Indeed, one of the ironies of the Mazaheri affair is that it comes at a time when both countries are undergoing a massive currency crisis. Over the last year, the value of the Venezuelan Bolivar has weakened against the dollar by 53 percent; the Venezuelan journalist Juan Cristobal Nagel has compared Chavez's economic policies to a "Ponzi Scheme" whose sources of cash are rapidly drying up. As for the Iranians, the value of the rial against the dollar tumbled by 21 percent last week to a record low.
It isn't yet clear where Mazaheri himself fits into all this. A shady character, he was governor of Iran's Central Bank for just one year, until President Mahmoud Ahmadinejad canned him in September 2008. A few months later, Mazaheri correctly predicted that Ahmadinejad's economic reforms would send inflation skyrocketing, an outcome that would hit government employees on fixed incomes particularly hard.
Nevertheless, what is abundantly clear is that the cooperation between Venezuela and Iran remains as strong as ever. Public housing for poor Venezuelans has featured among the myriad collaborative economic schemes between the two countries, but it is the energy and military sectors that are truly significant. Given Iran's lack of oil refining capacity, Venezuela has stepped into the breach, providing Tehran's rulers with more than 20,000 barrels of oil per day.
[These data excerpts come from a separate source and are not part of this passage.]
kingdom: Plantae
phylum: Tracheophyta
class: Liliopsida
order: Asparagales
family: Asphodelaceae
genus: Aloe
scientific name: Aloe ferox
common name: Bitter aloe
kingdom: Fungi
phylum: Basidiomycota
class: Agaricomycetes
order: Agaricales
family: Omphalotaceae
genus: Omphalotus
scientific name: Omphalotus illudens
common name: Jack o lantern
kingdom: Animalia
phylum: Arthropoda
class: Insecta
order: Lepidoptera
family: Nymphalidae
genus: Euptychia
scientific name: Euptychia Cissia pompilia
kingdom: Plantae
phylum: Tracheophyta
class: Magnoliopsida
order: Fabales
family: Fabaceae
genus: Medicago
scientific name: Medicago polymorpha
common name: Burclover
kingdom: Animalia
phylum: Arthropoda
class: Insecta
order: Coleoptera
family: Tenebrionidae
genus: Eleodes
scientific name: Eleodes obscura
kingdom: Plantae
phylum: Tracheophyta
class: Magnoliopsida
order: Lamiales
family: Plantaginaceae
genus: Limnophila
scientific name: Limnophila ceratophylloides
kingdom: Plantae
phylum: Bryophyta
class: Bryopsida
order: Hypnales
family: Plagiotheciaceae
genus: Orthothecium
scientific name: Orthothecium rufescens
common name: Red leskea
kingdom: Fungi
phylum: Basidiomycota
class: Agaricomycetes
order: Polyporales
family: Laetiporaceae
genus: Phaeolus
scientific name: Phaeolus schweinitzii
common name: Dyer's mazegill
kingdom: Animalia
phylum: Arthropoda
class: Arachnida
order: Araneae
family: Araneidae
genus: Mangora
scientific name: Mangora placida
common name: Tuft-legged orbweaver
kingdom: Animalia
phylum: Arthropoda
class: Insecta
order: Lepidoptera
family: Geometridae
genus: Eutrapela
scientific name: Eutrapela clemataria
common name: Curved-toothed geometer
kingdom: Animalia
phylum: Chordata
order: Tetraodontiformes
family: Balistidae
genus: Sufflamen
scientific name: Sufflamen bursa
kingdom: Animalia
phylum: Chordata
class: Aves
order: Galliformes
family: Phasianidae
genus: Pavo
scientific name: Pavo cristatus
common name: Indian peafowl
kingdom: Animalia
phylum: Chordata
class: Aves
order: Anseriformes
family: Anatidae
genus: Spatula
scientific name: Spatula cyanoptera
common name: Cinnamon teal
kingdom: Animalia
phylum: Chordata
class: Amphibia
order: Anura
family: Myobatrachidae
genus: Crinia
In June of last year, Chavez announced that he was building unmanned drones with Iranian assistance. An unnamed Venezuelan military officer said at the time that the drones "are made in this country with military engineers who went to do a course in the sister Republic of Iran."
Should Maduro formally take the reins in Venezuela, business with Iran is certain to continue as usual, even if Ahmadinejad's hated rival, Ali Larijani, wins the June 14 presidential election in Iran. Larijani–who is also, like Ahmadinejad, a Holocaust denier–is a true believer in the Chavista view of international relations as a conspiracy masterminded by "Zionism" and the United States. In these circumstances, the only means by which the Venezuela-Iran relationship could be transformed is if one, or both, of these regimes finally collapses.